19 October 2009

Death in Venice, Jeff in Varanasi

by Geoff Dyer


Text Publishing. Adult Other. Paperback RRP $32.95

Guest Reviewer - Anastasia Gonis

This novel is pure escapism. It is in two parts that are held together by a common thread but appear as separate stories. The first centres on a journalist who hates his job and finds his life intolerable. But he initiates change by dyeing his hair for the first time and allowing himself liberties that he’d never considered before.

His assignment is to cover the Biennale in Venice and secure an interview with ageing beauty, Julia Berman, on her daughter’s new CD album. He’s also pressured to get permission to publish an early provocative drawing of Julia by a now famous and popular artist. This meeting leads to more temptation and awakens sleeping desires.

His desires are propelled further forward by a meeting with the enigmatic Laura, to whom chance is everything.
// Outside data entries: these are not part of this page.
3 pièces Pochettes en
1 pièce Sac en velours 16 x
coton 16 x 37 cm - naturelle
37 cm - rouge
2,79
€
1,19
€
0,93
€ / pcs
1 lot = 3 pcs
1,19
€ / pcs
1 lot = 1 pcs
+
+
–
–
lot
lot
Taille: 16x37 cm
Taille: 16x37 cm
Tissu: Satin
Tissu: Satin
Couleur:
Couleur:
He embarks on a sexual, intensely sensual journey with her as they spend most of their time making love, attending parties and snorting coke, leaving the Biennale imprinted on his life as an unforgettable journey through love and renewal.

The second part finds the journalist sent to India to write a travel piece. In Varanasi he initially begins his exploration by following the masses to the Ganges, watching the many funeral pyres that are a display for the tourists, avoiding the countless beggars that swamp the streets, and viewing the abject poverty and filth that constitute the chaos of daily life.

But his visit evolves. By degrees, he embraces the calm lifestyle, the disowning of material possessions, and the questioning. He is greatly influenced by all he sees and experiences. His travel article becomes an intimate portrait of life and death; of survival. Amidst a smorgasbord of language and images, the journalist exposes India in all its shades through the eyes of someone extremely familiar and accepting of the customs, rituals and religions of this complex land.

The writing is extremely visual, superbly entertaining, energetic and clever, humorous and human. The writer is an observer of human habits, weaknesses and pretentions, all of which he intricately dissects.